### Task to carry out:
Without the pictures, output the records below word for word.

### Listed entries:
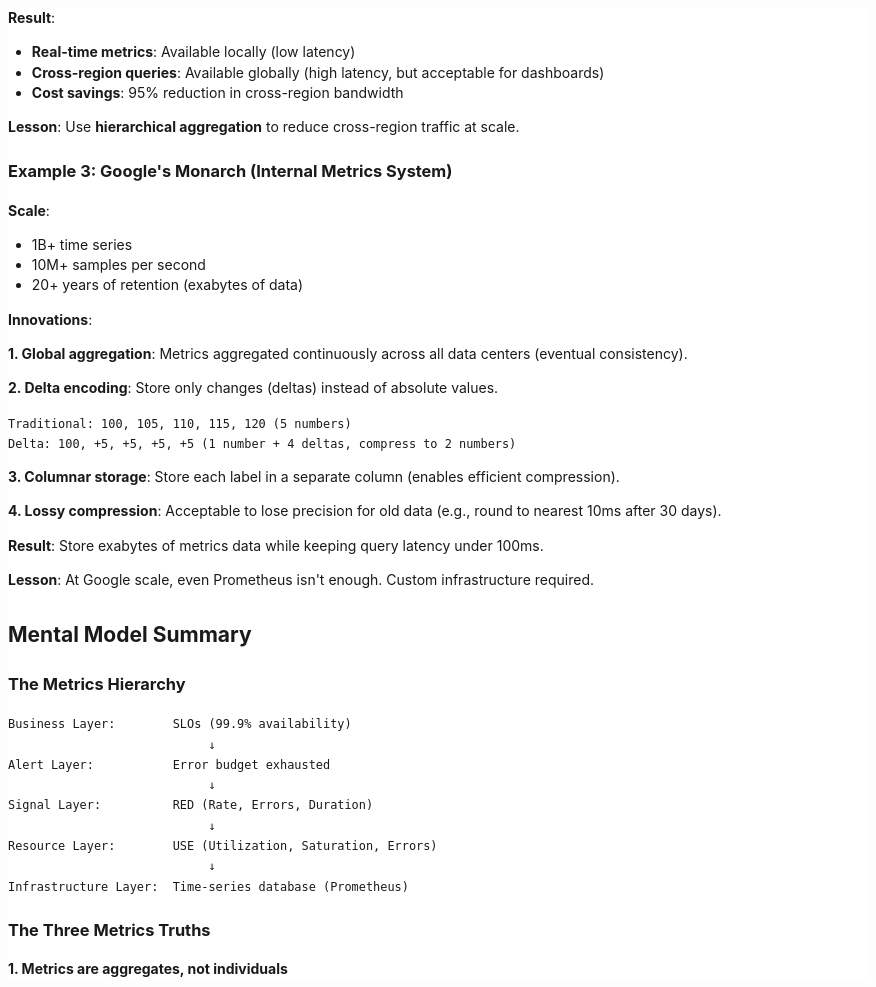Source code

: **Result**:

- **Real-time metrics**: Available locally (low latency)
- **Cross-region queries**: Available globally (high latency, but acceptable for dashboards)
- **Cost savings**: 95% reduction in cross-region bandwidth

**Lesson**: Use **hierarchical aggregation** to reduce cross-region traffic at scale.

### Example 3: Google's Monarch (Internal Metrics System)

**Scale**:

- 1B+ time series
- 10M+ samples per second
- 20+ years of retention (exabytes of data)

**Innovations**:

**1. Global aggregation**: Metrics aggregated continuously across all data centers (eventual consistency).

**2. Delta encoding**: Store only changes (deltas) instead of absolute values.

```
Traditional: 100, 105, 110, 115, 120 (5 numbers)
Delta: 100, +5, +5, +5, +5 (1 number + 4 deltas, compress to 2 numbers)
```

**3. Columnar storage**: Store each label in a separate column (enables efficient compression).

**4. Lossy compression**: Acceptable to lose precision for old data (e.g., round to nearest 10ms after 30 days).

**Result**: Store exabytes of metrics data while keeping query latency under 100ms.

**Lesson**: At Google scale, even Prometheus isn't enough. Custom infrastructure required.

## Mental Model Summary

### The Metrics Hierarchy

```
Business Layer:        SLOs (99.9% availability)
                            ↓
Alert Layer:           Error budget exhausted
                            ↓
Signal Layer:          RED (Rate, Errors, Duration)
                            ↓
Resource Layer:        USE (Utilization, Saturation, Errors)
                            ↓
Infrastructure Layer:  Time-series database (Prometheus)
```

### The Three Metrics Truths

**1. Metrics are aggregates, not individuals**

### Response below:
Source code

: **Result**:

- **Real-time metrics**: Available locally (low latency)
- **Cross-region queries**: Available globally (high latency, but acceptable for dashboards)
- **Cost savings**: 95% reduction in cross-region bandwidth

**Lesson**: Use **hierarchical aggregation** to reduce cross-region traffic at scale.

### Example 3: Google's Monarch (Internal Metrics System)

**Scale**:

- 1B+ time series
- 10M+ samples per second
- 20+ years of retention (exabytes of data)

**Innovations**:

**1. Global aggregation**: Metrics aggregated continuously across all data centers (eventual consistency).

**2. Delta encoding**: Store only changes (deltas) instead of absolute values.

```
Traditional: 100, 105, 110, 115, 120 (5 numbers)
Delta: 100, +5, +5, +5, +5 (1 number + 4 deltas, compress to 2 numbers)
```

**3. Columnar storage**: Store each label in a separate column (enables efficient compression).

**4. Lossy compression**: Acceptable to lose precision for old data (e.g., round to nearest 10ms after 30 days).

**Result**: Store exabytes of metrics data while keeping query latency under 100ms.

**Lesson**: At Google scale, even Prometheus isn't enough. Custom infrastructure required.

## Mental Model Summary

### The Metrics Hierarchy

```
Business Layer:        SLOs (99.9% availability)
                            ↓
Alert Layer:           Error budget exhausted
                            ↓
Signal Layer:          RED (Rate, Errors, Duration)
                            ↓
Resource Layer:        USE (Utilization, Saturation, Errors)
                            ↓
Infrastructure Layer:  Time-series database (Prometheus)
```

### The Three Metrics Truths

**1. Metrics are aggregates, not individuals**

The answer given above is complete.